### Given problem:
Reproduce the lines below word for word, omitting the pictures from your answer.

(Records from a collection)
*****

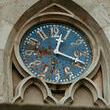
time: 12:18
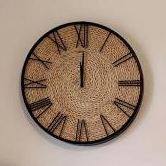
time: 12:00
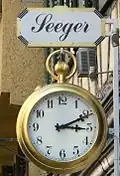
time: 3:10
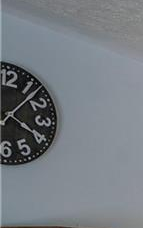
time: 4:07
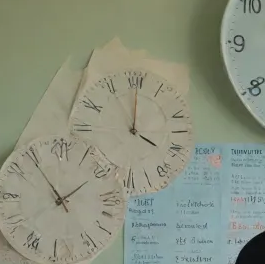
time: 4:00
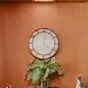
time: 12:20
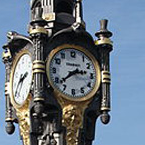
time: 2:38
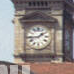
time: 1:43
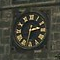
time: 2:32
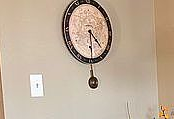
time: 4:29
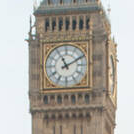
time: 11:10
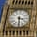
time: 3:29
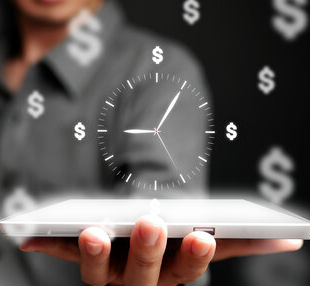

*****

### Solution for this exercise:
time: 12:18
time: 12:00
time: 3:10
time: 4:07
time: 4:00
time: 12:20
time: 2:38
time: 1:43
time: 2:32
time: 4:29
time: 11:10
time: 3:29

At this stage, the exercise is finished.